The cleaner nodded. “My shift is until two a.m. I’ll go back and sleep, then wake up eight o’clock to talk to my children before they go to school.”
It probably only took around five minutes for Jess to extricate herself, but it felt longer. When she was finally out of the building, she rolled her shoulders, the tension inside her chest easing. The relief was so intense it felt like joy.
It had been light out when she’d gone in, but dark had fallen while she was talking to Ng Chee Hin. It was warm but not hot, a light breeze ruffling her hair. A thick underwater smell, half seaweed, half sewer, wafted from the sea. Gurney Drive was busy, the road almost as bright as day under the street lamps, cars zooming past. But there were no othe
r people around.
“Ng Chee Hin wasn’t that bad,” she said, like a kid insisting they hadn’t screamed after a roller coaster ride.
“Call Ah Ku,” said Ah Ma. She didn’t seem to share Jess’s exhilaration. “Check if the police let him go or not. I don’t trust that bastard.”
“Ah Ku might not have his phone on him,” said Jess.
But she did need to call Ah Kim so she’d know to pick up Ah Ku from the station. Jess had been planning to order a Grab home, but she didn’t like the idea of being overheard by the driver. She’d call now.
Through the glass door she could see the cleaner in the lobby, mopping the shining expanse of cream tiling. She stepped aside so he wouldn’t see her if he looked up and called the number for Ah Ku’s house.
“Wei?”
Jess had braced herself to speak to Ah Kim, but the voice on the line was younger, a girl’s voice. Jess said, “Yew Yen?”
“Who’s this?” said the voice in Mandarin, cautious.
“It’s Jessamyn,” said Jess in Hokkien. What would Yew Yen call Mom? Mom was her father’s sister. Kor Kor was Dad’s sister, so . . . “Kor Kor’s daughter.”

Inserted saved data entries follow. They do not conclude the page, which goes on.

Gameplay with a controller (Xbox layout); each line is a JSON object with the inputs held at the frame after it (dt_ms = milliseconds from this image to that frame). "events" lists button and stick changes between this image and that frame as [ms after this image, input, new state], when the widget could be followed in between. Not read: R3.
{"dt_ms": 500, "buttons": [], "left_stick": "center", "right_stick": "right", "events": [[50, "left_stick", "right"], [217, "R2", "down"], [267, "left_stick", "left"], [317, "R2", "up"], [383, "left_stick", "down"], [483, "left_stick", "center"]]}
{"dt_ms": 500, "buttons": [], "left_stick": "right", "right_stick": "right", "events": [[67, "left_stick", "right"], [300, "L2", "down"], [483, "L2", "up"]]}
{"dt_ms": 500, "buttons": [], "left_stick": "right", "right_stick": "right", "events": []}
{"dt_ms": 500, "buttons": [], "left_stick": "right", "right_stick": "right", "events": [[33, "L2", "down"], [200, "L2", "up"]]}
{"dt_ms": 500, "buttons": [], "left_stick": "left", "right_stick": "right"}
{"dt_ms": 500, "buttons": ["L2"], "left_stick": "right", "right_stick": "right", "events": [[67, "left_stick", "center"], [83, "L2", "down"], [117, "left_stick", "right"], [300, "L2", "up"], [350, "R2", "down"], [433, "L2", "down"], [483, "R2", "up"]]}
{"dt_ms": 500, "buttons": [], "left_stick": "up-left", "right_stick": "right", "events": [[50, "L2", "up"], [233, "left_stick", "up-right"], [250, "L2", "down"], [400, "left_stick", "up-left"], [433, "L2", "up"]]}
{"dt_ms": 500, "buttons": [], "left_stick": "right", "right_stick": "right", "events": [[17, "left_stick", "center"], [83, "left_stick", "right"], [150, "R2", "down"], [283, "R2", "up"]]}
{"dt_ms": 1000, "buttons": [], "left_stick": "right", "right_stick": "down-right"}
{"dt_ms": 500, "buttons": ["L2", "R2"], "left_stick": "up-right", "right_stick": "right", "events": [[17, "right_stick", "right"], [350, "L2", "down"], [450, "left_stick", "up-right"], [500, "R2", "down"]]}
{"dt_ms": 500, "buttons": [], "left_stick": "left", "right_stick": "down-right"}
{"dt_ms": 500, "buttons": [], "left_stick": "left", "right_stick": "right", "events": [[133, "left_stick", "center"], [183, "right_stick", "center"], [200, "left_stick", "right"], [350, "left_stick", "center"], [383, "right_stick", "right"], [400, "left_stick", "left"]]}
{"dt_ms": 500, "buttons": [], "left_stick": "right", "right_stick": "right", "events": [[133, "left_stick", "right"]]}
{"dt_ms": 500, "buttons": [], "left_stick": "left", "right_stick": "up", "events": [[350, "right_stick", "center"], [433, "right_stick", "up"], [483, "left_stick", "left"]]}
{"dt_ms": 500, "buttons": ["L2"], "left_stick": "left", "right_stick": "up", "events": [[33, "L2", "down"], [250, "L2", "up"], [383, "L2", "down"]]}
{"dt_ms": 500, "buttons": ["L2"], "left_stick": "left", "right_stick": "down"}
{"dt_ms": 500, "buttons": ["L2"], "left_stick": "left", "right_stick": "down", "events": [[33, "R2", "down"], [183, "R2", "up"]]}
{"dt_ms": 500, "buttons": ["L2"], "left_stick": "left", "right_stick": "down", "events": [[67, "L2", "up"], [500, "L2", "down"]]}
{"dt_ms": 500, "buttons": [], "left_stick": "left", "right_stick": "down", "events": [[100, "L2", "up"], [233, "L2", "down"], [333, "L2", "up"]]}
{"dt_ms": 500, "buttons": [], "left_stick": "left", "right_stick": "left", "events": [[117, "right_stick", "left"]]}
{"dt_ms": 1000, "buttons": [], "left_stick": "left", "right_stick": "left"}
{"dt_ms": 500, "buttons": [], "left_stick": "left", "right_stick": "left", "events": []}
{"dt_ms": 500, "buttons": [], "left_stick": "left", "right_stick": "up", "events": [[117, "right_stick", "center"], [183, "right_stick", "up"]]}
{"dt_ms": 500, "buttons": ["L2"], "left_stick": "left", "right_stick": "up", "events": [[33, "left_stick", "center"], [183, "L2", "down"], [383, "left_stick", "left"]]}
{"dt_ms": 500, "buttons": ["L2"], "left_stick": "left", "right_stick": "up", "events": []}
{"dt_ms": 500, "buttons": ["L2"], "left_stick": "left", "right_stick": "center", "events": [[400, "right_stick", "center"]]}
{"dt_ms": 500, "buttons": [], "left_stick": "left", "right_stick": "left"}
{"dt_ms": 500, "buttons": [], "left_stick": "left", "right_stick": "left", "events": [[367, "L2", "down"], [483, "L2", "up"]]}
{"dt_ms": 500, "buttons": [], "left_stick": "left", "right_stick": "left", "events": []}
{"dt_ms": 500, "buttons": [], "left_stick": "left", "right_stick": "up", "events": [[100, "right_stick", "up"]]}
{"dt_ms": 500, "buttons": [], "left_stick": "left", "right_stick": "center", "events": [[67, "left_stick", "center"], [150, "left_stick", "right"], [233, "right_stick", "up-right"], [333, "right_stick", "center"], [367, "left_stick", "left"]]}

“I know,” said Yew Yen, switching to Hokkien. Jess remembered that not only were they Facebook friends, she was the cause of Ah Ku being busted by the cops and thrown in jail. If Yew Yen might not have immediately recollected who she was a couple of weeks ago, she definitely knew now. “You’re calling for what?” Her tone wasn’t friendly.
“They’re letting your dad out of jail,” said Jess. “Can your mom pick him up from the police station?”
“What?”
“Let me talk to Ah Yen,” said Ah Ma. She hadn’t disentangled herself from Jess yet, so she didn’t have to wait for her to agree. Jess found herself saying in Ah Ma’s voice:
“Don’t need to ask so many questions. Faster call your mother to go get your father. You think the lockup is so comfortable ah, like hotel like that?”